Monde

Michael Moore vole au secours de Julian Assange

Slate.fr, mis à jour le 15.12.2010 à 14 h 03

Le réalisateur de documentaires engagés américain Michael Mooore a publié une tribune mardi 14 décembre sur son site Internet et reprise par le site The Daily Beast pour expliquer pourquoi il a fait don de 20.000 dollars pour payer la caution de Julian Assange, le fondateur de Wikileaks. Le réalisateur de Farenheit 911 et de Bowling for Columbine justifie pourquoi il a également décidé de mettre à disposition son site Internet, ses serveurs, ses noms de domaines et «tout ce qui peut aider WikiLeaks à rester en vie et à se développer»:

«Nous avons été embarqués dans la guerre en Irak sur un mensonge.
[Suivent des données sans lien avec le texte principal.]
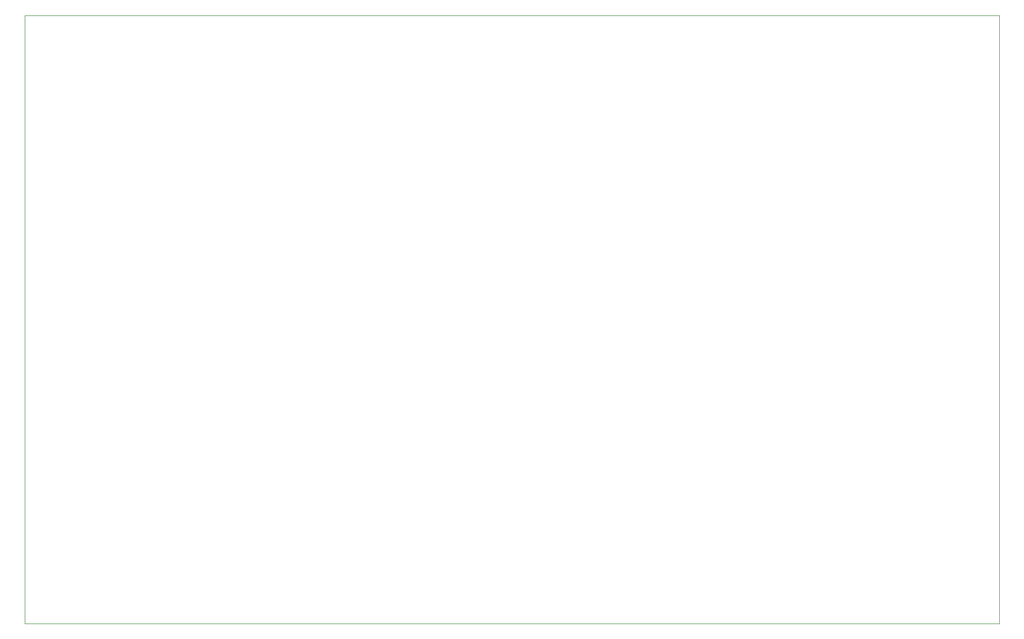
<source format=gko>
G75*
%MOIN*%
%OFA0B0*%
%FSLAX25Y25*%
%IPPOS*%
%LPD*%
%AMOC8*
5,1,8,0,0,1.08239X$1,22.5*
%
%ADD10C,0.00472*%
D10*
X0001236Y0001236D02*
X0631157Y0001236D01*
X0631157Y0394937D01*
X0001236Y0394937D01*
X0001236Y0394937D01*
X0001236Y0001236D01*
M02*

</source>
Des centaines de milliers de personnes sont mortes. Imaginez si les hommes qui ont organisé ce crime de guerre en 2002 avaient eu WikiLeaks sur le dos. Ils n’auraient peut-être pas réussi comme ils l’ont fait. La seule raison pour laquelle ils pensaient pouvoir s’en sortir était qu’ils avaient un voile de secret garanti. Aujourd’hui, cette garantie est leur a été enlevée, et j’espère qu’ils ne pourront plus jamais agir en secret.»

Mardi 14 décembre, un tribunal de Londres a ordonné la libération du fondateur de WikiLeaks contre une caution de 310.000 dollars. Mais Assange est resté en prison après une procédure d’appel de la justice suédoise intervenue dans la foulée de l’annonce de sa libération. Si l’appel suédois n’aboutit pas, Assange devra passer les prochaines semaines dans une villa de l’est de l’Angleterre en attendant sa prochaine audition prévue pour le 11 janvier 2011. Assange devra porter un bracelet électronique, respecter un couvre-feu et pointer au commissariat local pendant cette période.

Le fondateur de WikiLeaks se bat depuis maintenant plusieurs semaines contre une extradition vers la Suède pour crimes sexuels. La nature des accusations a fait l’objet de débats, mais selon la justice suédoise, il est poursuivi pour viol, attouchements et coercition illégale. Assange sera défendu au tribunal par Geoffrey Robinson, un ancien juge d’appel des Nations unies qui a notamment défendu Salman Rushdie, et qui s’est porté volontaire pour rester au Royaume-Uni sous surveillance électronique. Dans le même temps, un autre avocat de Julian Assange, le Britannique Mark Stephens, a confié à Wired qu’un grand jury fédéral américain tient des réunions secrètes en Virginie pour déterminer si le Département de la Justice doit poursuivre Assange pour infraction du Espionage Act de 1917.